I do not like the suggestion that the Deeds Office should take on the role of policing what needs to be mortgaged, but I do agree that the failure to mortgage an EUA that is an essential part of a section should be avoided. Really it is the responsibility of the conveyancer to bring the deficiency in the instructions he has from the bank to the attention of the bank. When the matter is in the Deeds Office it is really not the right time for this to be discovered. When a conveyancer is instructed to register a mortgage bond the conveyancer should automatically check if there are EUAs that should also be mortgaged. The nature of the EUA may make it clear. A balcony or stoep or even a garden or yard area that is physically associated with the section must clearly be incorporated in the mortgage. A garage or parking EUA may not be so clear but a simple enquiry to the client of estate agent or transfering attorney should give the answer. Conveyancers cannot hide behind the instructioons they have been given, they must apply their minds - after all they are professionally trained lawyers not just clerks!
I agree with Mr Moore. We sign lengthy SLA agreements with the banks wherein we undertake to protect the bank's interests. We accept instructions from the banks, thereby creating an Attorney/Client relationship which dictates that we should protect the rights of our client to the best of our abilities.
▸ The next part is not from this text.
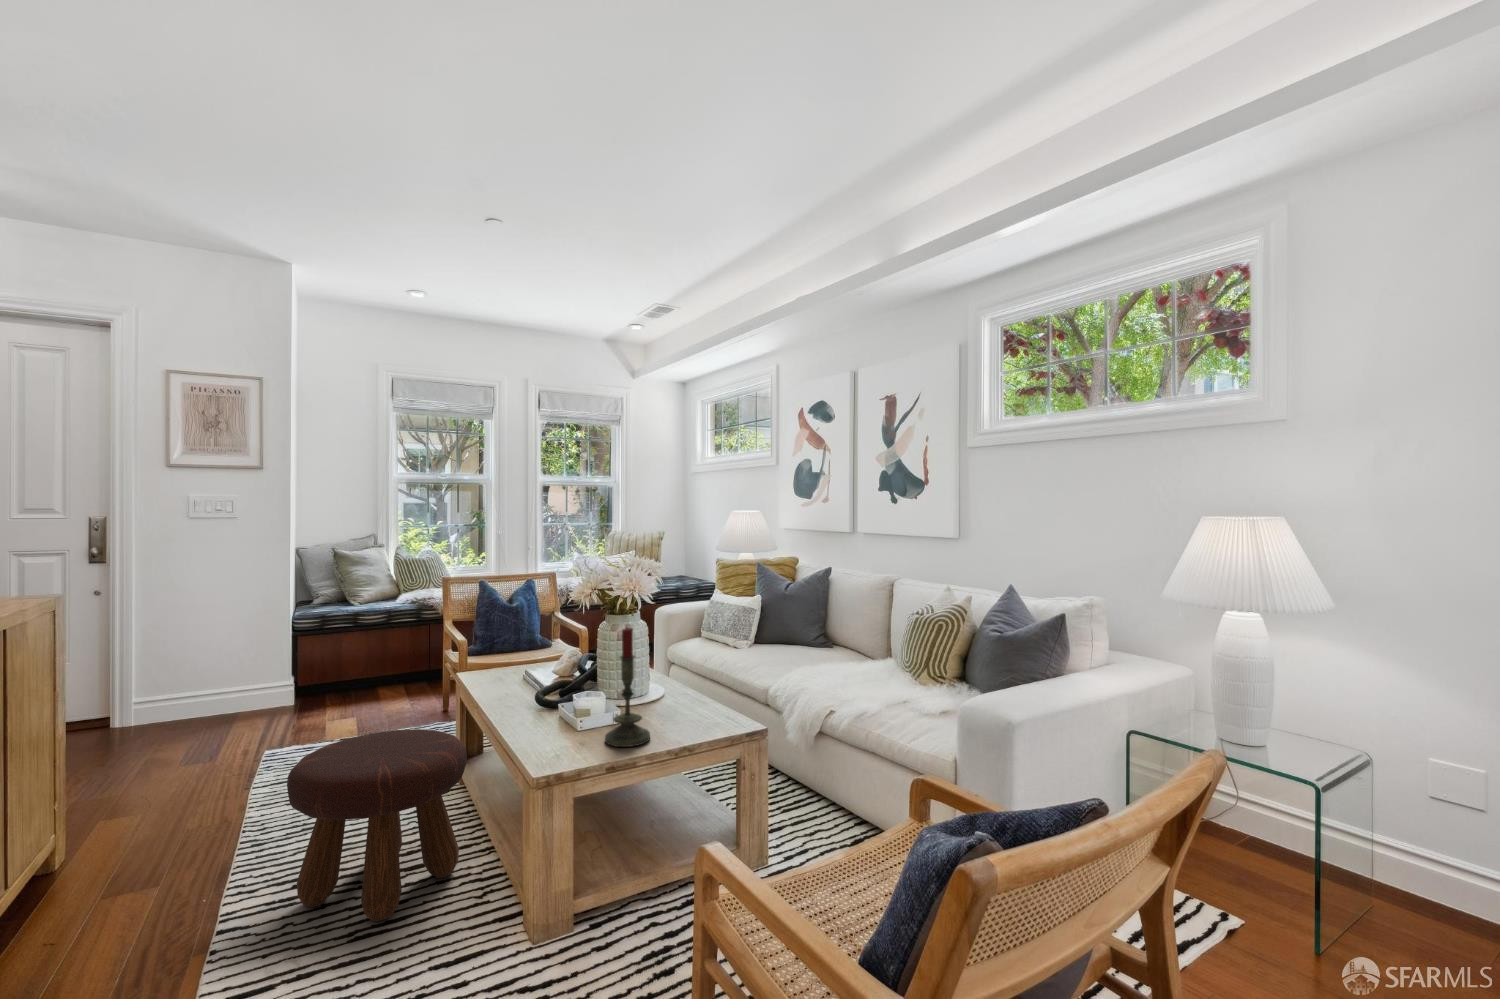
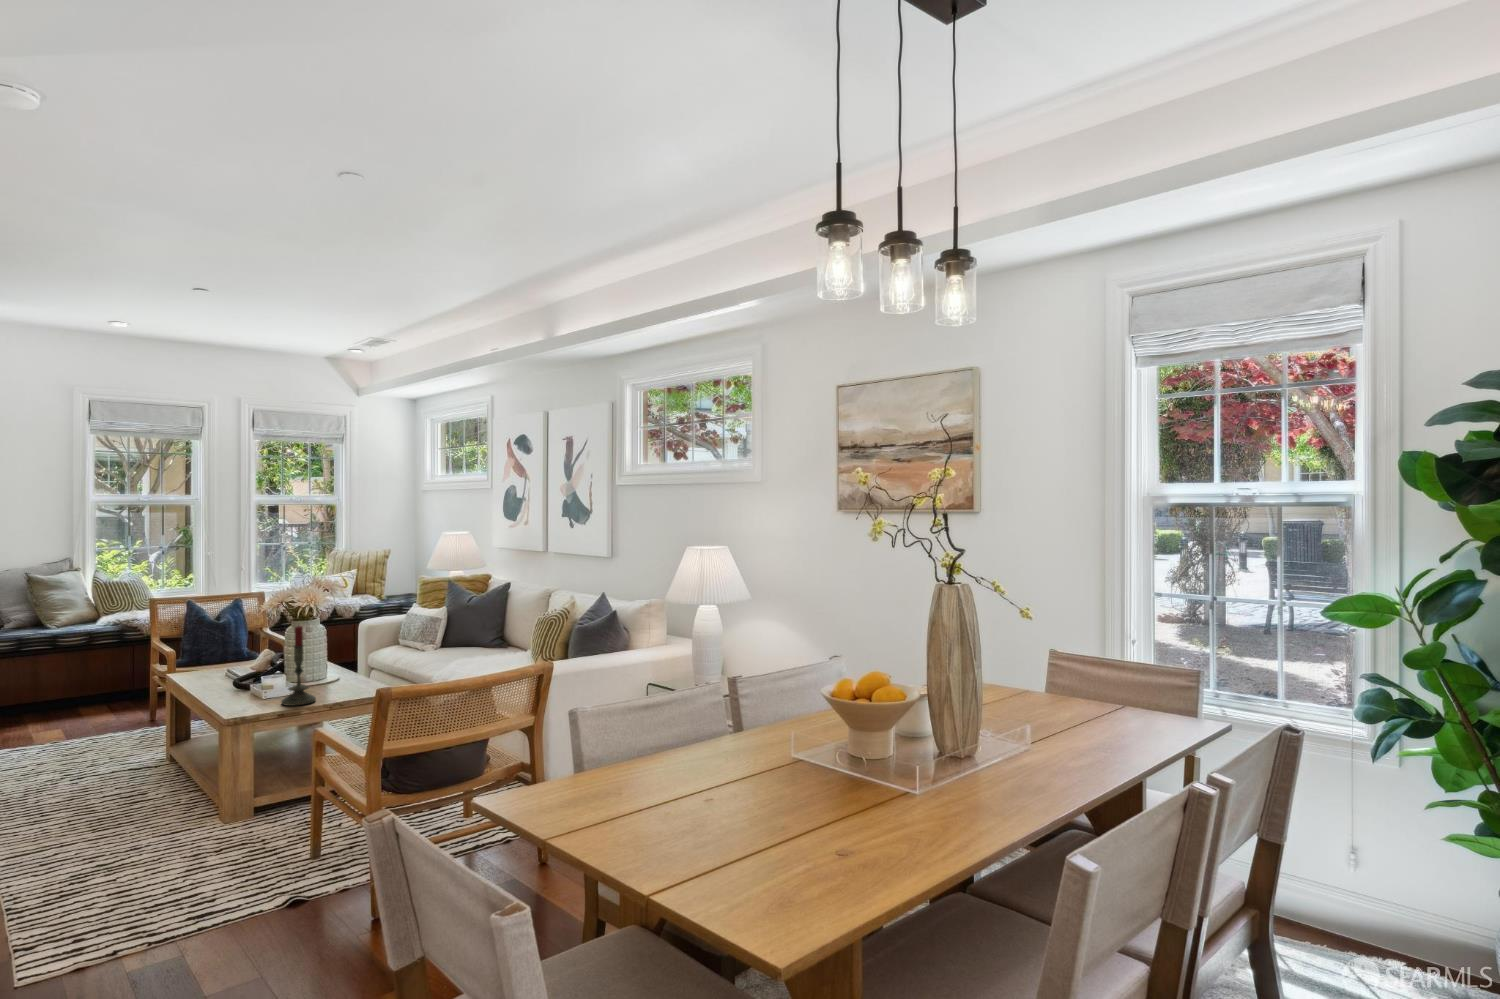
footstool: present [287,729,467,921] -> none [39,706,177,826]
The conveyancer attending to the registration of the bond should satisfy himself sufficiently as to whether an EUA should accompany the Unit. If he does not apply his mind and diligently searches for an EUA and the bank suffers damage because of such an oversight, he runs the risk of incurring a professional negligence claim.
The situation mentioned by the writer is probably infrequent. It is prevented by competent conveyancers and examiners who are awake and raise the correct note bringing the discrepancy to the conveyancer's attention. It sometimes happens that the exclusive use area or another section (eg a Garage) is acquired after the initial transaction when the bond is registered. The solution in the event of forclosure is to re issue the writ to attach the other property registered in the debtor's name, or include it in the original attachment with an explanatory affidavit to the court so that the purchaser of the unit can also buy the EUA or Section subject to a tie condition and simultaneous transfer can take place.